Para quem quiser dar uma olhadinha no mais vendido do momento, veja o EEE PC da Asus, empresa de Taiwan que conquistou o mundo como fabricante de placas de processamento (placas mãe). O modelo EEE 4G da Asus custa aproximadamente US$ 400, tem tela LCD de 7 polegadas, teclado, disco rígido (estado sólido) de 4 Gbytes, memória ram de 512 Mbytes, processador Intel Celeron de 900 MHz, vem com o sistema operacional Linux e vários aplicativos pré-instalados: Open Office (o clone livre do Office da Microsoft), browser, Skype, mensageiros (MSN, Google Talk, etc.), wifi, webcam embutida, etc. etc. O sistema operacional pode ser trocado para Windows XP. Custa US$ 399 na Amazon.
E a briga promete esquentar pois os computadores estão competindo cada vez mais com os celulares, e vice-versa, em termos de mobilidade, desempenho e preço. Com certeza a gente vai começar a ficar na dúvida sobre o que vai comprar no futuro próximo, se um micro portátil em que podemos falar (com Skype, por exemplo) ou um celular que seja capaz de realizar as tarefas mais utilizadas que um micro de mesa faz.
O Google, por exemplo, vem aí com o Google Phone que nada mais é do que uma plataforma chamada Android para desenvolvimento de celulares de arquitetura aberta. Isto é, um esquema (hardware e software) de montagem de celular que poderá ser utilizado por qualquer empresa para fabricar celulares do tipo Android. Algo semelhante ao que aconteceu e continua a acontecer com os clones de PC IBM atuais.

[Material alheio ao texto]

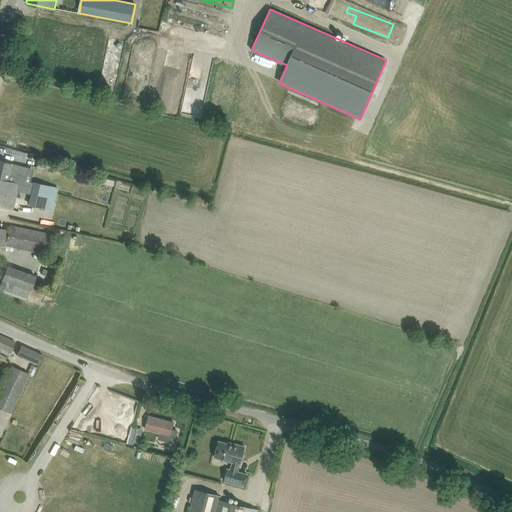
[(0,160),(0,206),(12,210),(19,184),(23,185),(25,179),(26,176),(27,168),(19,165),(5,162),(0,160)]
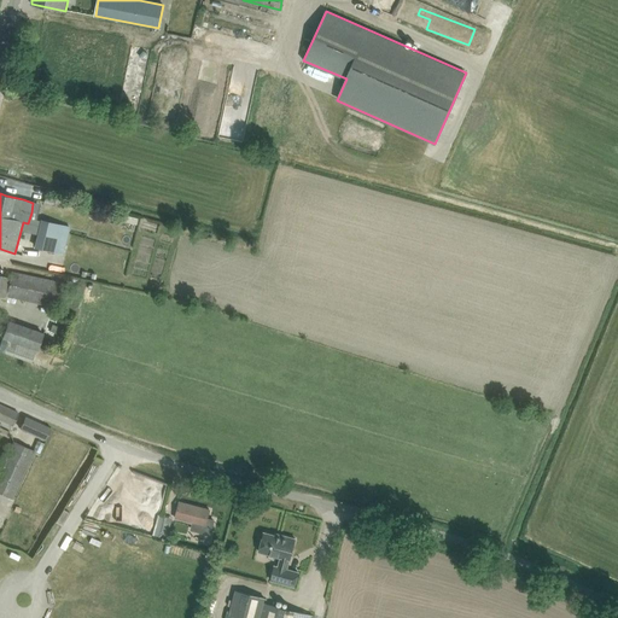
[(122,213),(120,221),(124,222),(126,221),(136,223),(139,217),(122,213)]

Para montar um, basta comprar as peças numa loja de componentes eletrônicos e montar ou pagar uns 50 reais para tal.
O conceito que orienta toda essa movimentação é que, como todo mundo sabe, o que a gente precisa mesmo nessas maquinas é que elas nos permitam conversar (por texto, voz e imagem) e que sejam capazes de armazenar alguns dados, fazer alguns cálculos, onde quer que estejamos. E para isso a tecnologia que está sendo usada já é totalmente dominada e muito mais barata que o modelo Intel / Windows – o famoso Wintel – que nos governou nestes últimos vinte e poucos anos e ao que tudo indica está com seus dias contados.
Assim, no limiar de 2010, mais ou menos, não mais falaremos e computaremos usando esses aparelinhos que hoje usamos. Vem coisa sofisticada e barata por aí. Preparem-se.